You're welcome. You can do everything the same. It just separates the code and makes it much easier to read. A lot of errors come from mixing the 2 on the same page.

[Atli]

I would agree as well. The first method is kind of wasteful, really.

There is one thing, though, that I'd point out in your code. This part

if(empty($subject))
{
    echo 'Please enter a subject';
}
else if(empty($text))
{
    echo 'Please enter a message';
}
else
{
    echo 'Please enter a subject and message';
}

You've already verified that one of these variables is empty, so the else clause there can not be reached. If both fields are empty, the first if condition is true, and your code will only warn you that the "subject" is empty.

You'd have to test both first, and then move on to test them individually. More like:

if (empty($subject) && empty($text)) 
{
    echo 'Please enter a subject and message';
}
else if (empty($subject)) 
{
    echo 'Please enter a subject';
}
else {
    echo 'Please enter a message';
}

This post has been edited by Atli: 26 April 2011 - 08:19 PM

[D.Mulroy]

Ahh good find!

[Prototypical]

efficiency vs readability/understandability (is that even a word?!?!?) as sas1in69 noted is pretty much what this is about.

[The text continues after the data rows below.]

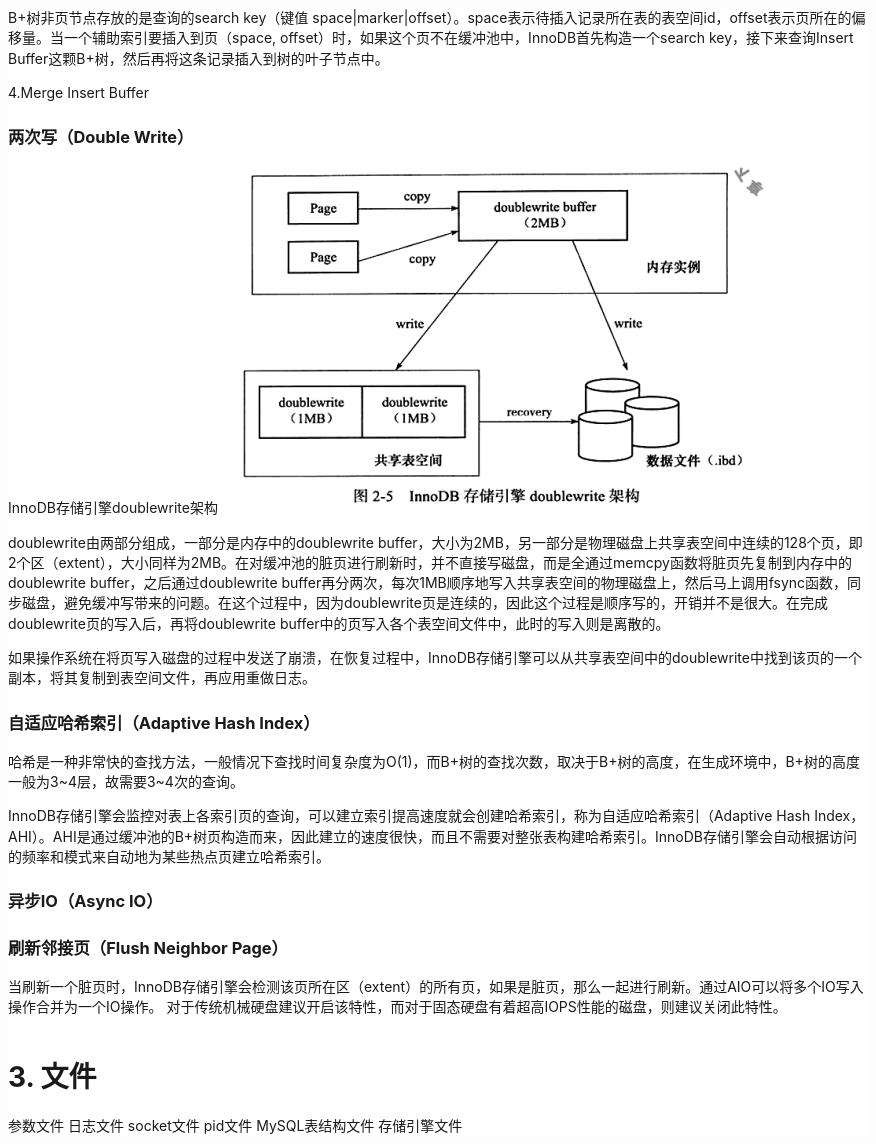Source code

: B+树非页节点存放的是查询的search key（键值 space|marker|offset）。space表示待插入记录所在表的表空间id，offset表示页所在的偏移量。当一个辅助索引要插入到页（space, offset）时，如果这个页不在缓冲池中，InnoDB首先构造一个search key，接下来查询Insert Buffer这颗B+树，然后再将这条记录插入到树的叶子节点中。

4.Merge Insert Buffer

### 两次写（Double Write）

InnoDB存储引擎doublewrite架构
![](/assets/images/mysql/doublewrite.png)

doublewrite由两部分组成，一部分是内存中的doublewrite buffer，大小为2MB，另一部分是物理磁盘上共享表空间中连续的128个页，即2个区（extent），大小同样为2MB。在对缓冲池的脏页进行刷新时，并不直接写磁盘，而是全通过memcpy函数将脏页先复制到内存中的doublewrite buffer，之后通过doublewrite buffer再分两次，每次1MB顺序地写入共享表空间的物理磁盘上，然后马上调用fsync函数，同步磁盘，避免缓冲写带来的问题。在这个过程中，因为doublewrite页是连续的，因此这个过程是顺序写的，开销并不是很大。在完成doublewrite页的写入后，再将doublewrite buffer中的页写入各个表空间文件中，此时的写入则是离散的。

如果操作系统在将页写入磁盘的过程中发送了崩溃，在恢复过程中，InnoDB存储引擎可以从共享表空间中的doublewrite中找到该页的一个副本，将其复制到表空间文件，再应用重做日志。

### 自适应哈希索引（Adaptive Hash Index）
哈希是一种非常快的查找方法，一般情况下查找时间复杂度为O(1)，而B+树的查找次数，取决于B+树的高度，在生成环境中，B+树的高度一般为3~4层，故需要3~4次的查询。

InnoDB存储引擎会监控对表上各索引页的查询，可以建立索引提高速度就会创建哈希索引，称为自适应哈希索引（Adaptive Hash Index，AHI）。AHI是通过缓冲池的B+树页构造而来，因此建立的速度很快，而且不需要对整张表构建哈希索引。InnoDB存储引擎会自动根据访问的频率和模式来自动地为某些热点页建立哈希索引。

### 异步IO（Async IO）


### 刷新邻接页（Flush Neighbor Page）
当刷新一个脏页时，InnoDB存储引擎会检测该页所在区（extent）的所有页，如果是脏页，那么一起进行刷新。通过AIO可以将多个IO写入操作合并为一个IO操作。
对于传统机械硬盘建议开启该特性，而对于固态硬盘有着超高IOPS性能的磁盘，则建议关闭此特性。

# 3. 文件
参数文件
日志文件
socket文件
pid文件
MySQL表结构文件
存储引擎文件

Back in the day, when memory/performance were far larger limitations, it was almost a given you'd be using one letter variables. What was i? what was p ? what was f ?

Now it's much more common to use variable names that make your code easier to read, for yourself and others.

If you are working on code where there is a need to optimize, you often end up with code that is a little harder to follow.

In making games I'm a little more of a stickler for optimization as all the little bits and pieces add up and sometimes it really is just a small optimization that makes all the difference because the code is executing on 50 enemies 30 times a second!

But with a form like this ? The difference in performance is not even significant.The user will not notice at all.

oh.. but i wanted to add a thumbs up for thinking about it. Because in the right situations, that line of thought is very valuable.

This post has been edited by Prototypical: 26 April 2011 - 08:26 PM

[CTphpnwb]

Hmm, Atli's method will fail when neither is empty. I think this should do it:

if(!empty($subject) && !empty($text)) {
	// process form here
} else {
if(empty($subject) && empty($text)) {
  echo 'Please enter a subject and message';
	} elseif(empty($subject)) {
  	echo 'Please enter a subject';
	} else {
  	echo 'Please enter a message';
	}
include("/path/to/form.html");
}

[Atli]

CTphpnwb, on 27 April 2011 - 03:35 AM, said:

Hmm, Atli's method will fail when neither is empty.

He already checks for that earlier in his code

Actually, if he were to use my suggestion in place of what he currently uses, his code would be exactly like what you posted.